I understand that either the two errors has to be somehow aggregated to a single one implementing some kind of normalization to the losses (my output vectors have non-comparable units),

@jit
def normalized_rmse(predictions, targets):
   std_dev_targets = jnp.std(targets)
   rmse = jnp.sqrt(jnp.mean((predictions - targets) ** 2))
   return rmse/std_dev_targets


@jit
def my_loss_single(forz, params, true_a, true_b):

   sim_a, sim_b = my_model(forz, params)

   loss_a = normalized_rmse(sim_a, true_a)
   loss_b = normalized_rmse(sim_b, true_b)

   return jnp.sqrt((loss_a ** 2) + (loss_b * 2)) 

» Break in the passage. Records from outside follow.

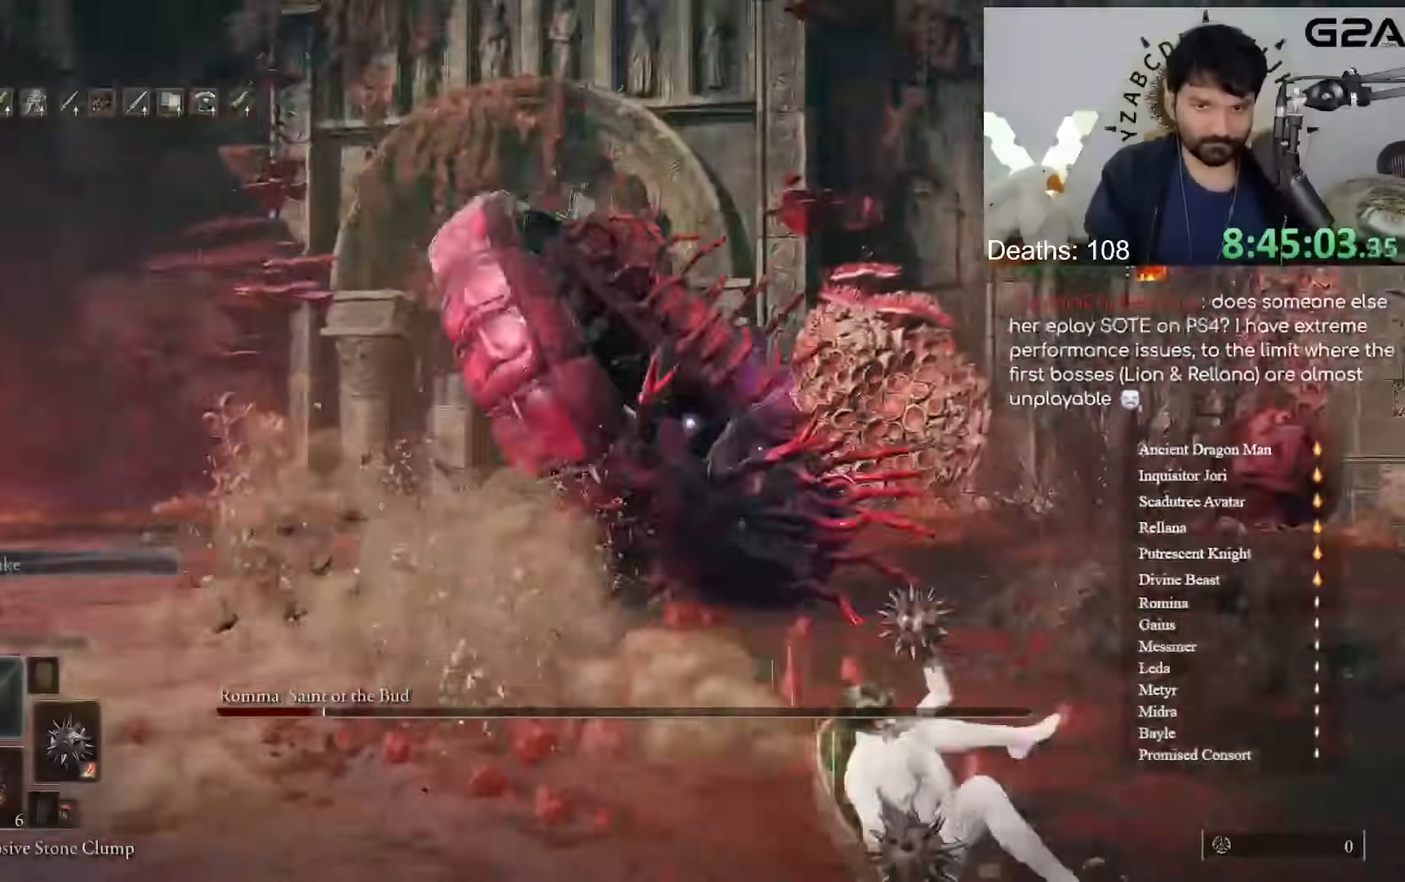
{"dt_ms": 1000, "buttons": [], "left_stick": "down-right", "right_stick": "center"}
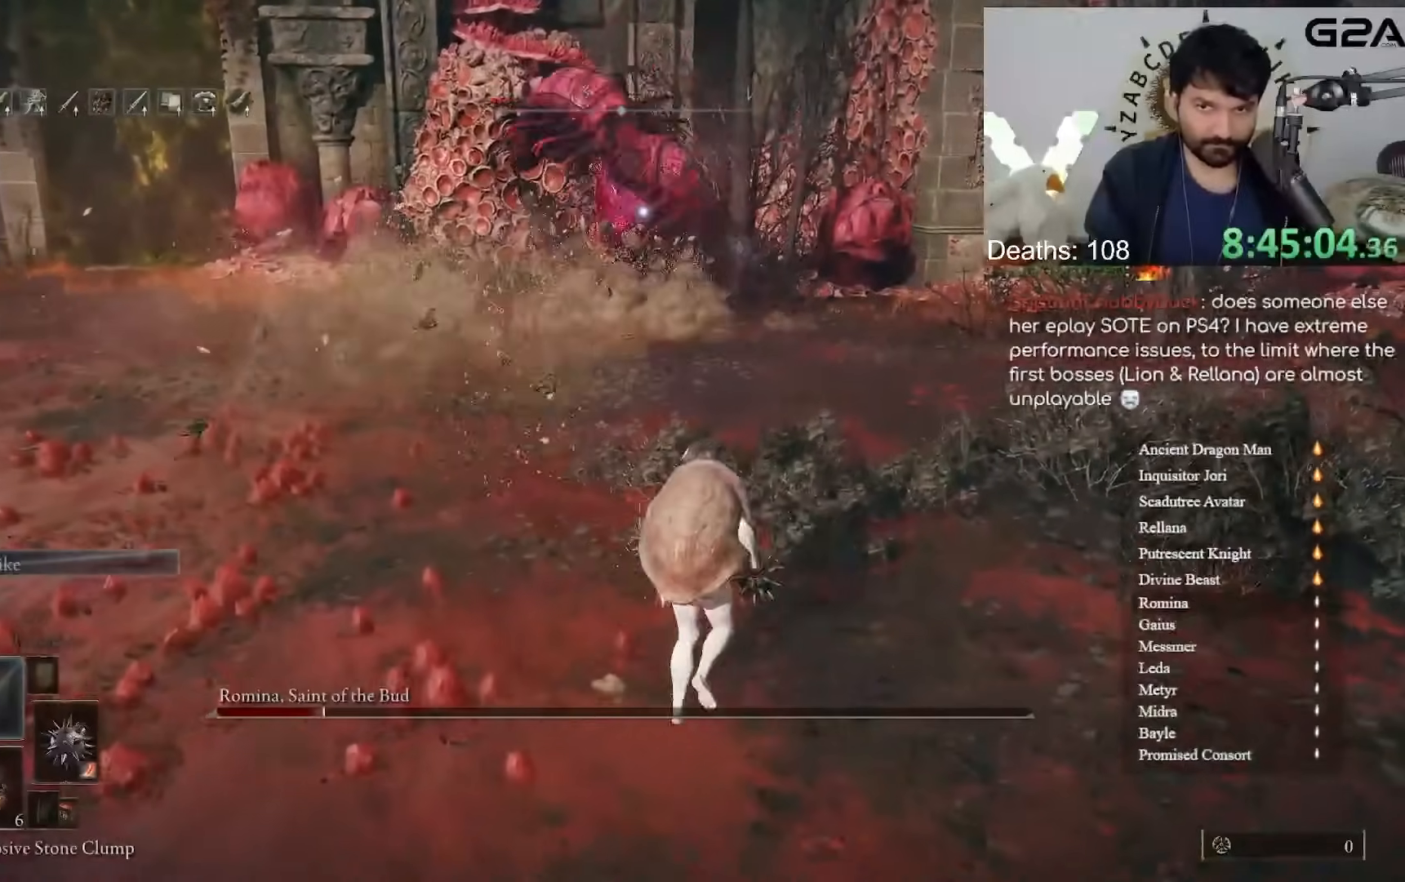
{"dt_ms": 500, "buttons": [], "left_stick": "down", "right_stick": "center", "events": [[117, "left_stick", "up-right"], [200, "left_stick", "up"], [333, "left_stick", "down-right"], [433, "left_stick", "down"]]}
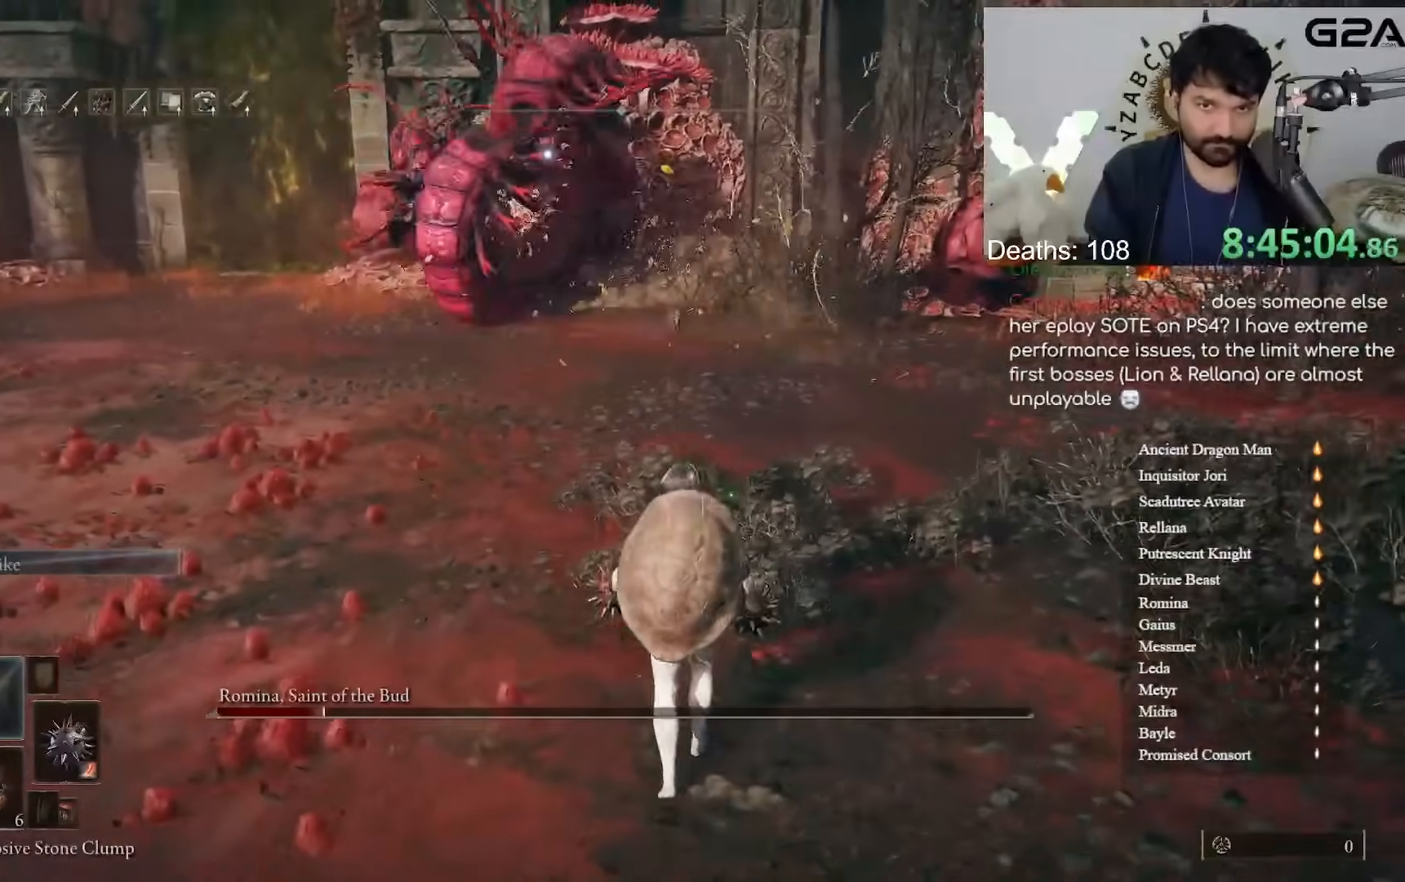
{"dt_ms": 500, "buttons": [], "left_stick": "down", "right_stick": "center", "events": []}
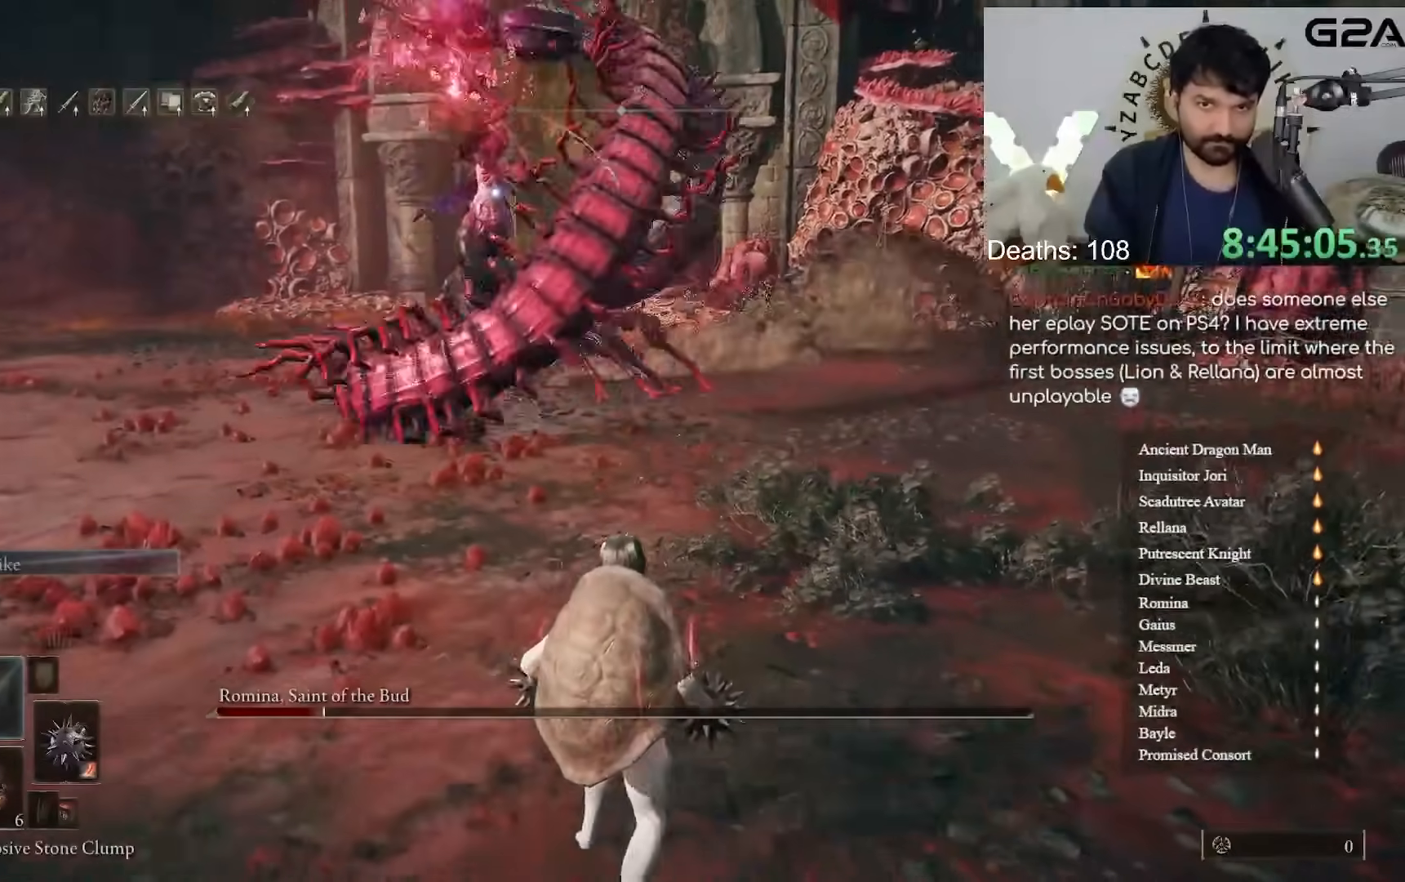
{"dt_ms": 500, "buttons": [], "left_stick": "center", "right_stick": "center", "events": [[500, "left_stick", "center"]]}
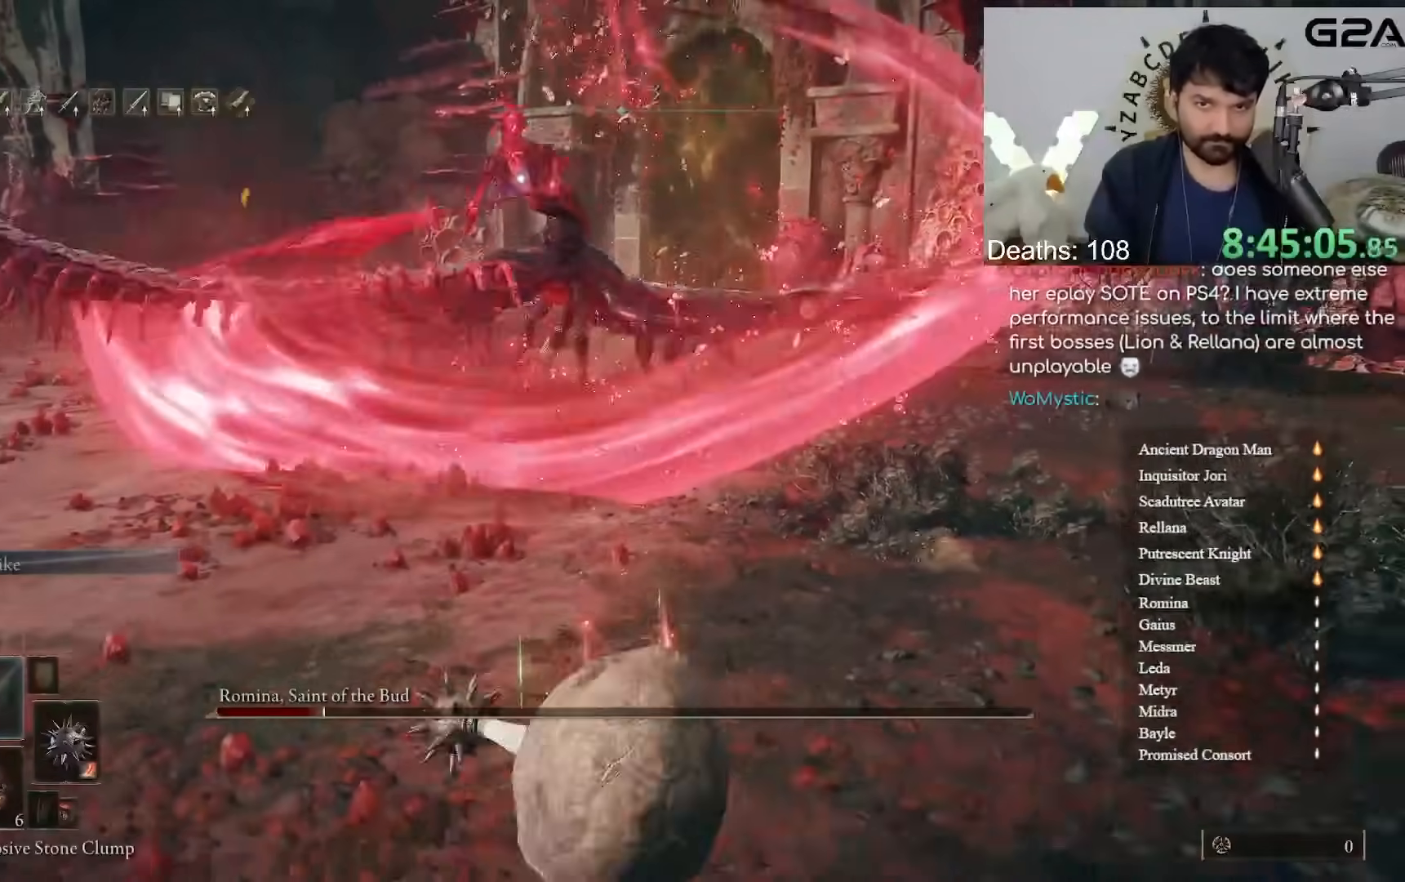
{"dt_ms": 500, "buttons": [], "left_stick": "left", "right_stick": "center", "events": [[200, "left_stick", "left"]]}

or I should use the Jacobian matrix (jacrev) somehow?

1

There are 1 best solutions below

2
jakevdp On BEST ANSWER

optax, like most optimization frameworks, is only able to optimize a single-valued loss function. You should decide what single-valued loss makes sense for your particular problem. A good option given the RMS form of your individual losses might be the square sum:

@jit
def my_loss(forz, params, true_a, true_b):

    sim_a, sim_b = my_model(forz, params)

    loss_a = rmse(sim_a, true_a)
    loss_b = rmse(sim_b, true_b)

    return loss_a ** 2 + loss_b ** 2

With this change, your code executes without an error.